The fire started around 5:30 p.m. at a mobile home at the corner of Highway 43 and Wesley Lane, near D.H. Conley High School. Firefighters said the fire started in a bedroom, but the cause of the fire is undetermined.
The homeowners were both outside at the time - the husband in the barn and the wife was mowing the lawn. But the couple's three cats were inside the home. A Good Samaritan was able to rescue one of the cats by breaking through the front door and pulling the animal out.
"Austin (the cat) was 3 or 4 feet inside the home. [The man] threw the cat out to me and I grabbed him, [put him on his side] and just started breathing in his mouth like you would a human," owner, Coart Johnson said.

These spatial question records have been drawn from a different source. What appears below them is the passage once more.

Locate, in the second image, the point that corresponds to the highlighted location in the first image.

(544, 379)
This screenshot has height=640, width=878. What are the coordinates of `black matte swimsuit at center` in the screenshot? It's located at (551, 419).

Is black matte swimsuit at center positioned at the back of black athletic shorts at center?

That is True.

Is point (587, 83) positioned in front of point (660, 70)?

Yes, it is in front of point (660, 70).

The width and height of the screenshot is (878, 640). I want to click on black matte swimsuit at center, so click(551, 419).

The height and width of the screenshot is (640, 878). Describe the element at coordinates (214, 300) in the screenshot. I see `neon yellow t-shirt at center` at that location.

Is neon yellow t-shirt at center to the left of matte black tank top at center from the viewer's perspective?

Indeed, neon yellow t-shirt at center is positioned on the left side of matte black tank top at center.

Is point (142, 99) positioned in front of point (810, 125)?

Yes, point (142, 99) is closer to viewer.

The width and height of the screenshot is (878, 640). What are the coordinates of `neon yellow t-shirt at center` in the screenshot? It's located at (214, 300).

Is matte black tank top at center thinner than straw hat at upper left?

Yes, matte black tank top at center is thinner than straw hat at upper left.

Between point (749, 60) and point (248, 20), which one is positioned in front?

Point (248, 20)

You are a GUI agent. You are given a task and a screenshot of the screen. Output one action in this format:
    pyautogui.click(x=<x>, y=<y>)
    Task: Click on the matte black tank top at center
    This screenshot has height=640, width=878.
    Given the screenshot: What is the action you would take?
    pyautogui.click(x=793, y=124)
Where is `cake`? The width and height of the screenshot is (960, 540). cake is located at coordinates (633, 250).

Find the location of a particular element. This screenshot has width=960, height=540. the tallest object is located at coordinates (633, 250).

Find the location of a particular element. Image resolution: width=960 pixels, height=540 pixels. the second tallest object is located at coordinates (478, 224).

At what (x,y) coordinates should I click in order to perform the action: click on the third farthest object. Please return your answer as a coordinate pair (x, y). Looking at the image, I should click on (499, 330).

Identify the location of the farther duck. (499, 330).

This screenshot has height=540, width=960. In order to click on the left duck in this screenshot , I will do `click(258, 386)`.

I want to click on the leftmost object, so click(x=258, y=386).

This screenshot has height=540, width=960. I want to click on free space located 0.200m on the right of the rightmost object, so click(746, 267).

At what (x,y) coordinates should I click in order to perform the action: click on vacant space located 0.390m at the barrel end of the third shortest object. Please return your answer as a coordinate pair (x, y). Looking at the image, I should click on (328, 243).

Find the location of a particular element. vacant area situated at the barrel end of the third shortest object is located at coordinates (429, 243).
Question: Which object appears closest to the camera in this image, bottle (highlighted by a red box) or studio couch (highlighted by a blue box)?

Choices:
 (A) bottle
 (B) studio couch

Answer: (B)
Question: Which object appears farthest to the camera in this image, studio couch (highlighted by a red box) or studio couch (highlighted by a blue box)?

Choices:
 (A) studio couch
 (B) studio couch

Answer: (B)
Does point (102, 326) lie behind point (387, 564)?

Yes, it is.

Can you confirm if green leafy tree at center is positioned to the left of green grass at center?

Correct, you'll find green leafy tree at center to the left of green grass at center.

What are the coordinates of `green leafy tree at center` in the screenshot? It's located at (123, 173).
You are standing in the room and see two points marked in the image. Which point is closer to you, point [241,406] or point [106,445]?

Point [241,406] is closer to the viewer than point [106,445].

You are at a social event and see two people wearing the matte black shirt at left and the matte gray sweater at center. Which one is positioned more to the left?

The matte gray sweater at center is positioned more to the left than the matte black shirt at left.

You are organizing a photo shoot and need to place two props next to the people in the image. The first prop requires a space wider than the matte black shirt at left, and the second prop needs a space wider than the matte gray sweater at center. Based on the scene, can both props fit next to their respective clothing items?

Johnson learned how to perform CPR in high school. It's something he said has stuck with him ever since.
"They're animals with a central nervous system and lungs and a heart why wouldn't it work," he said.
Dr. Anne Eldridge from Firetower Animal Clinic in Greenville said the success rate of CPR for humans is roughly 15 % but for animals, "unfortunately we're looking at 6 to 7 % success rate."
Dr. Eldridge said it's important to know the proper technique. She said for a smaller sized animal "use the palm of your hand to provide compressions to [their] chest area. In a [very small animal] you could just use your fingers and your thumb and in a bigger animal you would have to use both hands. And if we were needing to give [the animal] breaths we would hold a gentle hold on their muzzle and put your mouth over his nose and mouth and you'd probably have to put your whole mouth to push force air into their lungs," she said.
Dr. Eldridge said you should do one hundred compressions and ten breaths per minute. She recommends doing ten compressions and then two breaths per minute and then repeating.
The veterinarian warned that you can sometimes feel for a pulse inside the feet or thighs of an animal. However, be aware of getting bitten or scratched especially if you don't know the animal because it could have rabies. Also, Dr. Eldridge said animals have a lot of bacteria in their mouths so you could get an infection by performing CPR.
Johnson said, though, the risks were worth it to him. He said he knew his cat would survive when he heard him purr early Thursday morning.
"I knew he was back to my Austin Kitty, which I call him my awesome Kitty," Johnson said.
The other two cats died in the fire. No humans were injured in the fire.
Fire investigators said the home is a total loss.